Some translation methods are more successful than others at translating data between CAD systems. Native formats offer the simple translation of 3D solids, but even so there are few pitfalls to watch out for. If two CAD systems use different representations for one type of geometry at some point the representation must be converted or even discarded, regardless of the type of translation. Modern Neutral formats are designed to solve this problem.
Old neutral formats like IGES can have some translation issues like loss of the original color of the parts, or incorrect position of bodies.
This is no longer the case with modern standards like STEP AP242, which embeds Validation Properties. Validation Properties are key characteristics of the model (Center of Gravity of a solid, wet area of a surface, PMI characteristics or even check points on a shape), stored by the emitting system and checked by the receiving system. This allows to control the quality of the imported data.
Quality of exchange using STEP is so important that regular benchmarks are run by independent associations (AFNeT, PDES, inc., ProSTEP iViP) to check exchanges between various CAD and PLM systems.

Some CAD systems have functionalities to compare geometry of two models. So, user can compare the model before and after translation from one CAD to another one to estimate quality of the translation, and to fix found defects. But often such functionalities can compare only tessellations of two models. It is really hard algorithmic problem to compare topological elements of two 3D models and restore their associativity to show groups of modified faces, because there are very different representation of geometry data in different CAD systems, but sometimes it is possible. For instance, the component LEDAS Geometry Comparison based on C3D kernel can be integrated in CAD system (like Autodesk Inventor,) to compare 3D models and pinpoint all of the differences between them.

== MultiCAD Digital Mockups ==

Two CAD/CAM/CAE PLM trends have been driving CAD Data Exchange technology. One is the need for close interaction throughout today’s extended multiCAD enterprises. The other is the increased reliance on digital mockups to permit visualization, design in context, simulation and analysis of large scale assemblies prior to the actual manufacture of the physical product. Ongoing advances in data exchange technology have enabled significant fulfillment of those needs.

- EXERCISES TO COMPLETE:
- 1) Which independent associations does the CAD data exchange text say run regular benchmarks of STEP exchanges?
- 2) Extend the CAD data exchange text, picking up after its final sentence.

- DATA:
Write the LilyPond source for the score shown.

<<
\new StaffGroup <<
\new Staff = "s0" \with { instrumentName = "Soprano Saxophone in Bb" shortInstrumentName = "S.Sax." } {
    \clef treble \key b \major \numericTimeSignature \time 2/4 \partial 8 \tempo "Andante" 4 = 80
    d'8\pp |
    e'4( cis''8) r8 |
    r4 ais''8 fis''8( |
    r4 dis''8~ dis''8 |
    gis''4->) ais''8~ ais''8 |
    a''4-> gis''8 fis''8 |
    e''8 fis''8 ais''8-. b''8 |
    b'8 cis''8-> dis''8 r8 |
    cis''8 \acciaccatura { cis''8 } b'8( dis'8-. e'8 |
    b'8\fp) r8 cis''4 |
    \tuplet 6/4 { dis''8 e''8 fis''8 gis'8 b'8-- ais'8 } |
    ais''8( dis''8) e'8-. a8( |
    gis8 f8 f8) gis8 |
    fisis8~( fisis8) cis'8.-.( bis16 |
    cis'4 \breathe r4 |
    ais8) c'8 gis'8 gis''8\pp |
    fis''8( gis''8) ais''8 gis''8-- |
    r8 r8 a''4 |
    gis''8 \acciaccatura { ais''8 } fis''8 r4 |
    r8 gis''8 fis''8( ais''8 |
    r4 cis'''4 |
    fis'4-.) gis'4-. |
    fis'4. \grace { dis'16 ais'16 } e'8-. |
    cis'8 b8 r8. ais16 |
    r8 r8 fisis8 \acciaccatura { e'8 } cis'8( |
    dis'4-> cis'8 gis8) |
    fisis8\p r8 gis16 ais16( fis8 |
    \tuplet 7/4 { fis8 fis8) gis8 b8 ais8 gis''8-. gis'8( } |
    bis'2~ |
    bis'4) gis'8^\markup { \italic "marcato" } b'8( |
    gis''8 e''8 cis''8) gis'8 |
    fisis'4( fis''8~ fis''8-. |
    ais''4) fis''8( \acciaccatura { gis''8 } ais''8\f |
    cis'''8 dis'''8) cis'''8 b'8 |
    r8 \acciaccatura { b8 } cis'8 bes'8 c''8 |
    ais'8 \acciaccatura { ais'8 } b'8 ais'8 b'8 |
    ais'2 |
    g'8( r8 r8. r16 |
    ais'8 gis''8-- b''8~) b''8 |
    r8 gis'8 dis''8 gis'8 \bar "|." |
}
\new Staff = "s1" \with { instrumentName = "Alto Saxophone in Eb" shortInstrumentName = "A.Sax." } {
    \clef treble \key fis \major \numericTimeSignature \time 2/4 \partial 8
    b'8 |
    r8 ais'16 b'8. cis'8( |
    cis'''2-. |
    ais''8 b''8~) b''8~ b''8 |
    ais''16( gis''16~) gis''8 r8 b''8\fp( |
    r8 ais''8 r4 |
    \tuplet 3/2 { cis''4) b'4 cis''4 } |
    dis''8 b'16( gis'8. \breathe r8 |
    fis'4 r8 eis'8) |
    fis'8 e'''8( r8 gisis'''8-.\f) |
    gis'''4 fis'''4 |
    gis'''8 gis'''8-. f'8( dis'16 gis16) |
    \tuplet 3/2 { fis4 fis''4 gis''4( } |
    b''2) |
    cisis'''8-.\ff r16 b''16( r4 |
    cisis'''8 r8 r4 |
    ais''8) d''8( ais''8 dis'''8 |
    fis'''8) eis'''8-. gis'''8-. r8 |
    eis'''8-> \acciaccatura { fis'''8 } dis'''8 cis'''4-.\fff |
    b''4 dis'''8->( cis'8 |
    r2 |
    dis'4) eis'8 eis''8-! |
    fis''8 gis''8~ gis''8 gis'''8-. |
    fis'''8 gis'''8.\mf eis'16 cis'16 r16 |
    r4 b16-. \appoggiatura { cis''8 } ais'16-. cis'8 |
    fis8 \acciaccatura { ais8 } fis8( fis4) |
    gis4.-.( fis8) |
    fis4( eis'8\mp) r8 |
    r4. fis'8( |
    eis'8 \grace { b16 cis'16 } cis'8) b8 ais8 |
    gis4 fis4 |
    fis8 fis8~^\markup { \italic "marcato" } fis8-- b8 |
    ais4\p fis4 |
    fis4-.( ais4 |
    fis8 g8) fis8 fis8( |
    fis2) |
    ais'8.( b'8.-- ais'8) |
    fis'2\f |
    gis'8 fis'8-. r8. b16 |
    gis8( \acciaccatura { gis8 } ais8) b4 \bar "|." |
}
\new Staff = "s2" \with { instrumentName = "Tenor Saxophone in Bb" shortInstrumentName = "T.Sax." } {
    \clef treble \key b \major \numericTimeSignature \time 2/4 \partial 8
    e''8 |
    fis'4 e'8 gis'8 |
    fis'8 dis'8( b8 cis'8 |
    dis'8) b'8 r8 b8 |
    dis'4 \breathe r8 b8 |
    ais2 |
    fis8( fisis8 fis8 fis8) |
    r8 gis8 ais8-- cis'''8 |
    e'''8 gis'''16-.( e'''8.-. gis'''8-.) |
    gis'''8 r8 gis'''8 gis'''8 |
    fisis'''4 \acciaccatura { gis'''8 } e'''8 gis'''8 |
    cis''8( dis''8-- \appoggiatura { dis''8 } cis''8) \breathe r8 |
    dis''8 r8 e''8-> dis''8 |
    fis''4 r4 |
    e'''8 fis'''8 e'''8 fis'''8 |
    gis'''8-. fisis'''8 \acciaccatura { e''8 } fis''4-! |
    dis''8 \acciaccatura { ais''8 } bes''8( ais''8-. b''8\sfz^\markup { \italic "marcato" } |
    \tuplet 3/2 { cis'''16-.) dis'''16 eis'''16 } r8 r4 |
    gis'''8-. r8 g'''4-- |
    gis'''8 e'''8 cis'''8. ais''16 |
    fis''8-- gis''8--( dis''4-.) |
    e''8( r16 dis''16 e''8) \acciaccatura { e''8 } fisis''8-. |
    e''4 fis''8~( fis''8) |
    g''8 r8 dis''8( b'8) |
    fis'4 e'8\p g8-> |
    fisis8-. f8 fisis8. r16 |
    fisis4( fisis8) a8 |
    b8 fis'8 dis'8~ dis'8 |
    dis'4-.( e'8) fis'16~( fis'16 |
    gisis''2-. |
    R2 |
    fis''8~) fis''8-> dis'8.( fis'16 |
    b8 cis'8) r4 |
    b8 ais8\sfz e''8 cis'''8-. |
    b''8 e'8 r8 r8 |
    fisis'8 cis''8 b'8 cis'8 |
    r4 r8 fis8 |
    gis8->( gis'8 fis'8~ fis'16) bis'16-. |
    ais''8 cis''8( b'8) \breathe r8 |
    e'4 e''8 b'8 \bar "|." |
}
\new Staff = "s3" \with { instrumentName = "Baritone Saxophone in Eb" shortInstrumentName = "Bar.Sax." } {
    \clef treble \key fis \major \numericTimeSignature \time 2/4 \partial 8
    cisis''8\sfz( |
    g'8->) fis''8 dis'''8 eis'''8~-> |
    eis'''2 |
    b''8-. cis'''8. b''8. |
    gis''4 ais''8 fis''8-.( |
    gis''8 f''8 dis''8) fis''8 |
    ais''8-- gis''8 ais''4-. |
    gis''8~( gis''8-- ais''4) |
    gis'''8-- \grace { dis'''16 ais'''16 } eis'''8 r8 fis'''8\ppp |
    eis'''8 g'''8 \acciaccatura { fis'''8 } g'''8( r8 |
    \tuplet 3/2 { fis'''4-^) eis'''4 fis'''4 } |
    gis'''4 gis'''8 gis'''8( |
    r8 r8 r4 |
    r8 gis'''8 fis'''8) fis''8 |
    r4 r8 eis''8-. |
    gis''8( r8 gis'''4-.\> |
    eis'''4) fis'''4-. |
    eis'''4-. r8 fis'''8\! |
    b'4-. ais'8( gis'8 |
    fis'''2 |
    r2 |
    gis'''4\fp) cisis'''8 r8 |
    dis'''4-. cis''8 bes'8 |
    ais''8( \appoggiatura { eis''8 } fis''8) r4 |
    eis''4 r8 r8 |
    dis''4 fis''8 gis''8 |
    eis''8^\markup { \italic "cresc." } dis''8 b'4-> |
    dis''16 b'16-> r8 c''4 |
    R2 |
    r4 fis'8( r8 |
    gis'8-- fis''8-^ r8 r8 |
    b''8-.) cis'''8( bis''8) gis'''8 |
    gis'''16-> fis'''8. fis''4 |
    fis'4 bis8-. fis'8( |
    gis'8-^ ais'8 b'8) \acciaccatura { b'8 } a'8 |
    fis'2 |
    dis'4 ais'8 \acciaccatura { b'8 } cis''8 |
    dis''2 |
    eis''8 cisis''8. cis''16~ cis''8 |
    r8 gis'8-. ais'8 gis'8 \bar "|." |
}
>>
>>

- ANSWER SET:
- 1) AFNeT, PDES, Inc., and ProSTEP iViP.

- 2)
The ability to visualize medium if not large scale assemblies was one of the early successes of these CAD translation formats. Hardware improvements and the development of lightweight formats supported larger scale assemblies.

Current advances now allow an “Active Mockup.” This technology allows design in context with simulations such as dynamic clearance analysis and automatic generation of motion envelopes. Active mockups allow the edit of components from directly within the multi-CAD assembly. Multiple level-of-detail displays support interactive performance even in huge assemblies.

== CAD to CAM Data Exchange ==
NC programming typically requires that the geometry received from a CAD system, whether in wireframe, surface, solid or combined formats, be free from any irregularities and inconsistencies that may have occurred in the CAD phase of geometry creation. Data exchange from CAD to CAM must therefore include tools for identifying and repairing those inconsistencies. These tools are typically included in the data exchange software of each CAM solution-set.

In a true PLM environment, CAD to CAM data exchange must provide for more than the transfer of geometry. Product Manufacturing Information, whether generated by the designer for use by manufacturing, or generated by the manufacturing organization for use by design, must be a part of the data exchange system. STEP-NC was designed to carry GD&T and other PMI through CAD and CAM into a CNC.